[[ Provided information, beginning ]]

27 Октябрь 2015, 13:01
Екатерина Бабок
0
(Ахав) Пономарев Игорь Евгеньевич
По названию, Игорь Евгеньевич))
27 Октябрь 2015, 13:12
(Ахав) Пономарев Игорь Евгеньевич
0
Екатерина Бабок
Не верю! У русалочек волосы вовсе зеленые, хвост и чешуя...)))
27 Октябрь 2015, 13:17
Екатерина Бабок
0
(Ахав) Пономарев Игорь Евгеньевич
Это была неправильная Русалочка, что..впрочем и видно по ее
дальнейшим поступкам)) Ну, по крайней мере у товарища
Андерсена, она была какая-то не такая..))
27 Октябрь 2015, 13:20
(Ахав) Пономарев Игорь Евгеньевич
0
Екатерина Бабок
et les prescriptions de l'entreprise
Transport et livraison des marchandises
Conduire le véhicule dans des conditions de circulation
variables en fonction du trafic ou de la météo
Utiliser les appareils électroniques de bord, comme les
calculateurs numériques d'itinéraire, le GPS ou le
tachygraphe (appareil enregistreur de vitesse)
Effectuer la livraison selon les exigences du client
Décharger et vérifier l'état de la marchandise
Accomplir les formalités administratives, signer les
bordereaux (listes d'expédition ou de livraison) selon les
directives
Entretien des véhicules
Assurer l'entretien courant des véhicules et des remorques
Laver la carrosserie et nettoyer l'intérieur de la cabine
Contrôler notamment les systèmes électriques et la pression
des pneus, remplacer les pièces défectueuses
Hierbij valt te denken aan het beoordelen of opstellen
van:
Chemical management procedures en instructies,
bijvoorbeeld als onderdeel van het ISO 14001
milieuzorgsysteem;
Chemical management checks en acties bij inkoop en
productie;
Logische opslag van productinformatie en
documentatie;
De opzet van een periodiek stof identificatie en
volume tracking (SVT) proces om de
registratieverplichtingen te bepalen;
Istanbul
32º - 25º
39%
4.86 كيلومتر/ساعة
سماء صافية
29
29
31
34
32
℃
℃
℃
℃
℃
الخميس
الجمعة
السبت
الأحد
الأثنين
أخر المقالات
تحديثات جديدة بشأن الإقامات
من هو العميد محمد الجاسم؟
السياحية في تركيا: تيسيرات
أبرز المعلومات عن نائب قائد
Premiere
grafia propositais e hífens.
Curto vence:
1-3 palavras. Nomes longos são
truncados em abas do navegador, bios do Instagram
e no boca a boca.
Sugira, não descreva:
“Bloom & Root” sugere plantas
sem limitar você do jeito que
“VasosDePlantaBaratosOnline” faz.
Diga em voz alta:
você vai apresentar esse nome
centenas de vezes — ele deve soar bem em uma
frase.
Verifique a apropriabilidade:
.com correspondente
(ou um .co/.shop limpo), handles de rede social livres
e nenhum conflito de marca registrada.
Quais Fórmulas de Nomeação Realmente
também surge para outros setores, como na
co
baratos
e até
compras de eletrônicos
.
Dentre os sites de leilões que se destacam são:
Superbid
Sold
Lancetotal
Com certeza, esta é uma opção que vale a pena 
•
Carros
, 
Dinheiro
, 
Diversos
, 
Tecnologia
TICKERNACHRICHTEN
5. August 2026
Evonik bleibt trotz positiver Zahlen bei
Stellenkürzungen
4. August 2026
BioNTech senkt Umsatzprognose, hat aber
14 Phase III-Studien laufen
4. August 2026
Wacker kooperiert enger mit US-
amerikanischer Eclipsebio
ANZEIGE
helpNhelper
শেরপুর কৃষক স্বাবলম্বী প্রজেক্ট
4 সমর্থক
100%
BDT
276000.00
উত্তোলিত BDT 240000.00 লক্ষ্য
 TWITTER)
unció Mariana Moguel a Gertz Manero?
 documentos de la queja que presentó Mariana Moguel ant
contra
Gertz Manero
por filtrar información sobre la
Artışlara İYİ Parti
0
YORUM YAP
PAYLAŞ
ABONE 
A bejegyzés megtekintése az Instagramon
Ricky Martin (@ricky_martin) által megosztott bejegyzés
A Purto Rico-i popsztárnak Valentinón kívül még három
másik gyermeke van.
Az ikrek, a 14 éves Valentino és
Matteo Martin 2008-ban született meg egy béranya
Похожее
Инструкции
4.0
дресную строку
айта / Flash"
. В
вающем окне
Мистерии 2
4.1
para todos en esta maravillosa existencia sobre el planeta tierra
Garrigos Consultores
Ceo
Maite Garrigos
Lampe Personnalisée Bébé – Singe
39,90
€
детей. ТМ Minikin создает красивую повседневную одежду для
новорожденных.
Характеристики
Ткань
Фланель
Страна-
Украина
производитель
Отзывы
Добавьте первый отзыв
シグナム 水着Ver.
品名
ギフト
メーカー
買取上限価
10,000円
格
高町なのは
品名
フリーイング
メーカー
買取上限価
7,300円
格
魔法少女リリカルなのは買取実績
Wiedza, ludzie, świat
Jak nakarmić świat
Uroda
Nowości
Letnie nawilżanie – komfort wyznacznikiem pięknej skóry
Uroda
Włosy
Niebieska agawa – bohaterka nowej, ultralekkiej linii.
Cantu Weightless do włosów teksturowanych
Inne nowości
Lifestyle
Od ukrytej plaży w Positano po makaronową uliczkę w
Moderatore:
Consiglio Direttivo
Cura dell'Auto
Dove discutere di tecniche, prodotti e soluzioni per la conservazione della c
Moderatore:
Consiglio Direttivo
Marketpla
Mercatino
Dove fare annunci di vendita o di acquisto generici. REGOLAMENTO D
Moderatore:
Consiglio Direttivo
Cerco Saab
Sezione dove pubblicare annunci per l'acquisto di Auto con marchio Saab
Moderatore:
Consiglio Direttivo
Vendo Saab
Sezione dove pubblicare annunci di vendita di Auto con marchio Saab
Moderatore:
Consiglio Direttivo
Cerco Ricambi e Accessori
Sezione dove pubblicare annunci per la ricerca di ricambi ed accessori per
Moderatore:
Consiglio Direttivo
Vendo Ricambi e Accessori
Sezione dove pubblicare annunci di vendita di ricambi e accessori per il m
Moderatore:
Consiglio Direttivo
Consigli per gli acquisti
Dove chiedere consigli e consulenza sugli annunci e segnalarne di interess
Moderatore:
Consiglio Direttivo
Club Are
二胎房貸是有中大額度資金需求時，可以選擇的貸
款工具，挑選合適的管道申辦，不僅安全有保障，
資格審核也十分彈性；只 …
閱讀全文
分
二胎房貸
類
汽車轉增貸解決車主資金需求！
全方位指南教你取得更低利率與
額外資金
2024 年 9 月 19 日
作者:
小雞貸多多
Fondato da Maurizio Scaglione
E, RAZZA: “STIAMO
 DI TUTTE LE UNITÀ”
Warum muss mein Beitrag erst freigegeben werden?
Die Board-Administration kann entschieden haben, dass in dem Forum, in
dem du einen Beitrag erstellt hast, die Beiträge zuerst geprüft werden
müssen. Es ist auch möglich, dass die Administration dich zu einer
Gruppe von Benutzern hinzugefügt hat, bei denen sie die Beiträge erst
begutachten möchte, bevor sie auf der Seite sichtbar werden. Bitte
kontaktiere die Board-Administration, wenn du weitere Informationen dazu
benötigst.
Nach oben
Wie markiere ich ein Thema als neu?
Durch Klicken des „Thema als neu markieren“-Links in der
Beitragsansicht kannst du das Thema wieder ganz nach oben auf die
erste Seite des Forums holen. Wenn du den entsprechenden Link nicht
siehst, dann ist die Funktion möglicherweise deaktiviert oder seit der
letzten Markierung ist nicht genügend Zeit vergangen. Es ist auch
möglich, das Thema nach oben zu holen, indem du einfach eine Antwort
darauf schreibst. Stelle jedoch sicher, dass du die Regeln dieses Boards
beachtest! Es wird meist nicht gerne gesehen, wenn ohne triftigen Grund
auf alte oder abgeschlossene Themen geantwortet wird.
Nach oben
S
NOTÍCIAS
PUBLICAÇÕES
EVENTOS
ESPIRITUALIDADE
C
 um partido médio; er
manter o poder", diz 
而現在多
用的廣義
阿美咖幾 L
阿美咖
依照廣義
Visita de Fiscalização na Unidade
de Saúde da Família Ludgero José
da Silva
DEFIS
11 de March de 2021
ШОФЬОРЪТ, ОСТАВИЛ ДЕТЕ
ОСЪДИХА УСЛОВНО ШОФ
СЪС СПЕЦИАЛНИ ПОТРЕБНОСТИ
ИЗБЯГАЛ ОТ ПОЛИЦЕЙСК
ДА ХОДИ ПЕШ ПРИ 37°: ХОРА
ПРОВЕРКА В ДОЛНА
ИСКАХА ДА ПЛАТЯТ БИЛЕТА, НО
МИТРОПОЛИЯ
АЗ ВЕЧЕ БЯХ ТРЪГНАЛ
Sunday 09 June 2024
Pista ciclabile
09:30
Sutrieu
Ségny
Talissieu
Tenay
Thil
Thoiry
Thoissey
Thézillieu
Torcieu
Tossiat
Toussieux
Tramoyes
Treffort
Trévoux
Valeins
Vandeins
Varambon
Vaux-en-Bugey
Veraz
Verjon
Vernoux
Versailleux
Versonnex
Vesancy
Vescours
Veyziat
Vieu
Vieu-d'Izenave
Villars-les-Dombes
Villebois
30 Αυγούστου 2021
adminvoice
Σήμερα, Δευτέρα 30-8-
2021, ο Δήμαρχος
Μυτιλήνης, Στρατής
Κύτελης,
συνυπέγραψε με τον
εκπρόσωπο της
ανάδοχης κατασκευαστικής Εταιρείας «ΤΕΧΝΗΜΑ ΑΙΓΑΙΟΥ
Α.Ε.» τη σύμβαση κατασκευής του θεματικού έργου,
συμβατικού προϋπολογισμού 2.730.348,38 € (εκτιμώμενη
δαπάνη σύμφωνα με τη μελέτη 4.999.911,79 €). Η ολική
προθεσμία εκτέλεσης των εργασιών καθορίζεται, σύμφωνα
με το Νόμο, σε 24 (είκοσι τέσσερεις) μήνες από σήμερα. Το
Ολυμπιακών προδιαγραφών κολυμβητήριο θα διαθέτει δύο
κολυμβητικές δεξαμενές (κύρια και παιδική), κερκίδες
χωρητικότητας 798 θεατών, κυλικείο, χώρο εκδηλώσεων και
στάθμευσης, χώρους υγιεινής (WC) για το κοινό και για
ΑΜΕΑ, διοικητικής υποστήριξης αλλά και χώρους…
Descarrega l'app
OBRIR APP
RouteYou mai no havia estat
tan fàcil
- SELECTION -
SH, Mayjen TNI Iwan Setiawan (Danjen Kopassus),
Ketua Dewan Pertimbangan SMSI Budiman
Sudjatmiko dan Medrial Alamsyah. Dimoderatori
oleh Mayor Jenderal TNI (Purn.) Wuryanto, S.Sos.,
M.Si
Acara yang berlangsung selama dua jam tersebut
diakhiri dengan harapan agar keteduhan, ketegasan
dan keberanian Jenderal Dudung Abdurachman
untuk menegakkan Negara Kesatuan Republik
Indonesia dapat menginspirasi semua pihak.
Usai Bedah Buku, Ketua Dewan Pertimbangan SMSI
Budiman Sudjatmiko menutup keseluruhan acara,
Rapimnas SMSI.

[[ Provided information, end ]]

Locate the lines above that contain "Sezione" and copy them.

Sezione dove pubblicare annunci per l'acquisto di Auto con marchio Saab
Sezione dove pubblicare annunci di vendita di Auto con marchio Saab
Sezione dove pubblicare annunci per la ricerca di ricambi ed accessori per
Sezione dove pubblicare annunci di vendita di ricambi e accessori per il m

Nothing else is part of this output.